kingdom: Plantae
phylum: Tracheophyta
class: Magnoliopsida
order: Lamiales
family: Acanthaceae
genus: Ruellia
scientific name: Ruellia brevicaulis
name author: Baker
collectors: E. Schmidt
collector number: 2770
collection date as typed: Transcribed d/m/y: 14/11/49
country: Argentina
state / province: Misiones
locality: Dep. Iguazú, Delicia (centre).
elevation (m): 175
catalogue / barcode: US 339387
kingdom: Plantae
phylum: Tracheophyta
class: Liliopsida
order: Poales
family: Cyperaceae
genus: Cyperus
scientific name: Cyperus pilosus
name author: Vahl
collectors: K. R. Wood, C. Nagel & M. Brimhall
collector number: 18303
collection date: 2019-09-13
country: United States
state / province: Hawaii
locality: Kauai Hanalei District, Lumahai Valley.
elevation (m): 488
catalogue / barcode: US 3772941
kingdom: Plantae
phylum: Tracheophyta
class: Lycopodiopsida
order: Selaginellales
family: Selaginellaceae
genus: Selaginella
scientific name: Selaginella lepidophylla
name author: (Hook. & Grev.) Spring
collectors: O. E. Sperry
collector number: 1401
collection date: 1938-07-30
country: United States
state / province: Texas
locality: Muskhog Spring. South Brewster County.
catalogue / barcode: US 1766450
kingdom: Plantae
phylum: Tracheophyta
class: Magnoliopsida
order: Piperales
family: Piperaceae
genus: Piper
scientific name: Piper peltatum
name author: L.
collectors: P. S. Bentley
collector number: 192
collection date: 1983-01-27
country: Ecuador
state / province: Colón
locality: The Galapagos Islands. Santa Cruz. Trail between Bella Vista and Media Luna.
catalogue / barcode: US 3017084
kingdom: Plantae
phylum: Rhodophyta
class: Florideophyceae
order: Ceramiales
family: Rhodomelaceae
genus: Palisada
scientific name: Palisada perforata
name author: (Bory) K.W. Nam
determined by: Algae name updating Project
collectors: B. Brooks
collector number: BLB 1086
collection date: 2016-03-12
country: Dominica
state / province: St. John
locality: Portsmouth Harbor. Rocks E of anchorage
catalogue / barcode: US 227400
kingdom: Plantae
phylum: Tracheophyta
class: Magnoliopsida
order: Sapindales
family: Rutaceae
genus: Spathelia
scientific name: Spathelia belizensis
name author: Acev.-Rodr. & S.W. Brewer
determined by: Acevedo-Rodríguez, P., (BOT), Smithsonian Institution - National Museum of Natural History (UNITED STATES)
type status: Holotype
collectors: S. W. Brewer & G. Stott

# # # # #

- _GIVEN REQUEST_
Give these lines as a Markdown table with the columns No. and Line, numbering each row and leaving out any blank lines.

- _THE SOLUTION_
| No. | Line |
|---|---|
| 1 | kingdom: Plantae |
| 2 | phylum: Tracheophyta |
| 3 | class: Magnoliopsida |
| 4 | order: Lamiales |
| 5 | family: Acanthaceae |
| 6 | genus: Ruellia |
| 7 | scientific name: Ruellia brevicaulis |
| 8 | name author: Baker |
| 9 | collectors: E. Schmidt |
| 10 | collector number: 2770 |
| 11 | collection date as typed: Transcribed d/m/y: 14/11/49 |
| 12 | country: Argentina |
| 13 | state / province: Misiones |
| 14 | locality: Dep. Iguazú, Delicia (centre). |
| 15 | elevation (m): 175 |
| 16 | catalogue / barcode: US 339387 |
| 17 | kingdom: Plantae |
| 18 | phylum: Tracheophyta |
| 19 | class: Liliopsida |
| 20 | order: Poales |
| 21 | family: Cyperaceae |
| 22 | genus: Cyperus |
| 23 | scientific name: Cyperus pilosus |
| 24 | name author: Vahl |
| 25 | collectors: K. R. Wood, C. Nagel & M. Brimhall |
| 26 | collector number: 18303 |
| 27 | collection date: 2019-09-13 |
| 28 | country: United States |
| 29 | state / province: Hawaii |
| 30 | locality: Kauai Hanalei District, Lumahai Valley. |
| 31 | elevation (m): 488 |
| 32 | catalogue / barcode: US 3772941 |
| 33 | kingdom: Plantae |
| 34 | phylum: Tracheophyta |
| 35 | class: Lycopodiopsida |
| 36 | order: Selaginellales |
| 37 | family: Selaginellaceae |
| 38 | genus: Selaginella |
| 39 | scientific name: Selaginella lepidophylla |
| 40 | name author: (Hook. & Grev.) Spring |
| 41 | collectors: O. E. Sperry |
| 42 | collector number: 1401 |
| 43 | collection date: 1938-07-30 |
| 44 | country: United States |
| 45 | state / province: Texas |
| 46 | locality: Muskhog Spring. South Brewster County. |
| 47 | catalogue / barcode: US 1766450 |
| 48 | kingdom: Plantae |
| 49 | phylum: Tracheophyta |
| 50 | class: Magnoliopsida |
| 51 | order: Piperales |
| 52 | family: Piperaceae |
| 53 | genus: Piper |
| 54 | scientific name: Piper peltatum |
| 55 | name author: L. |
| 56 | collectors: P. S. Bentley |
| 57 | collector number: 192 |
| 58 | collection date: 1983-01-27 |
| 59 | country: Ecuador |
| 60 | state / province: Colón |
| 61 | locality: The Galapagos Islands. Santa Cruz. Trail between Bella Vista and Media Luna. |
| 62 | catalogue / barcode: US 3017084 |
| 63 | kingdom: Plantae |
| 64 | phylum: Rhodophyta |
| 65 | class: Florideophyceae |
| 66 | order: Ceramiales |
| 67 | family: Rhodomelaceae |
| 68 | genus: Palisada |
| 69 | scientific name: Palisada perforata |
| 70 | name author: (Bory) K.W. Nam |
| 71 | determined by: Algae name updating Project |
| 72 | collectors: B. Brooks |
| 73 | collector number: BLB 1086 |
| 74 | collection date: 2016-03-12 |
| 75 | country: Dominica |
| 76 | state / province: St. John |
| 77 | locality: Portsmouth Harbor. Rocks E of anchorage |
| 78 | catalogue / barcode: US 227400 |
| 79 | kingdom: Plantae |
| 80 | phylum: Tracheophyta |
| 81 | class: Magnoliopsida |
| 82 | order: Sapindales |
| 83 | family: Rutaceae |
| 84 | genus: Spathelia |
| 85 | scientific name: Spathelia belizensis |
| 86 | name author: Acev.-Rodr. & S.W. Brewer |
| 87 | determined by: Acevedo-Rodríguez, P., (BOT), Smithsonian Institution - National Museum of Natural History (UNITED STATES) |
| 88 | type status: Holotype |
| 89 | collectors: S. W. Brewer & G. Stott |